Immediate payments with PayPal, Apple Pay, and Bitcoin

But for those who do pay their tickets as ordered, the city of New York is looking to make those remittances easier on the cited. Presently, the city’s finance department is looking into the feasibility of accepting PayPal, Apple Pay, and Bitcoin. For many people, that would allow immediate payments to be made from their smartphones.

Rarely a week goes by when you don’t read of another company willing to accept Bitcoin as a payment option and it won’t be long before a million retail locations in the United States accept payments by either Google Wallet, Apple Pay or PayPal.

Right now, ticketed drivers are able to pay their fines by mail, online, or perhaps the worst option of all…in person at the courthouse. An option that if one were to drive to almost guarantees another parking ticket given the long lines to pay the ticket. And while you can pay online, that doesn’t necessarily mean by a mobile device. Additionally, payments by both credit card and debit card see a fee, for your “convenience”, of 2.5%.

Request for Information

The idea behind mobile payments is no less than twofold. The city claims that it is hoping to see fewer people paying late fees that begin 30 days after the ticket is issued and, presumably, the city would like the steady stream of revenue as well as being able to simplify collection without impounding vehicles.
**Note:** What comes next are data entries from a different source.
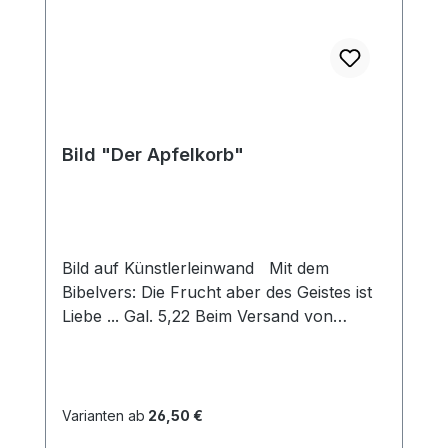
Bild "Der Apfelkorb"
Bild auf Künstlerleinwand Mit dem
Bibelvers: Die Frucht aber des Geistes ist
Liebe ... Gal. 5,22 Beim Versand von
Bildern ab dem Format Breite 60 und/oder
Länge 120cm wird für den Versand
innerhalb Deutschlands ein Zuschlag für
Sperrgut in Höhe von 28,99€ berechnet.
Varianten ab
26,50 €
Für den Versand ins Ausland beträgt der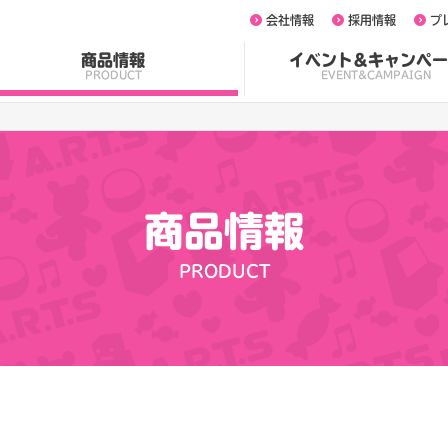
会社情報
採用情報
プ
商品情報
イベント&キャンペー
PRODUCT
EVENT&CAMPAIGN
商品情報
PRODUCT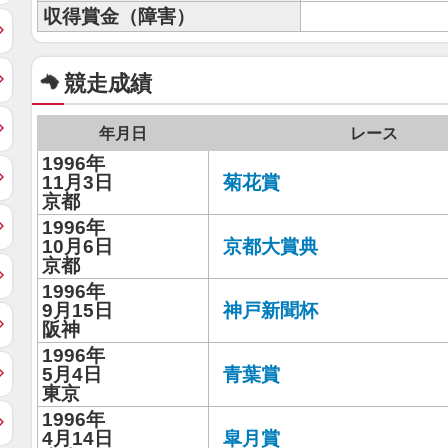
収得賞金（障害）
競走成績
年月日
レース
1996年
11月3日
菊花賞
京都
1996年
10月6日
京都大賞典
京都
1996年
9月15日
神戸新聞杯
阪神
1996年
5月4日
青葉賞
東京
1996年
4月14日
皐月賞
To be certain, any digital collection is still a long ways away from reality. So far, all the city has done is has issued a Request for Information that is due on January 15, 2015. In that request, the city admits that it is fairly ignorant about the mobile payment possibilities available to it.

But then again, all journey’s start with a single step and its refreshing to see that the city is looking to improve its antiquated system to meet the digital age.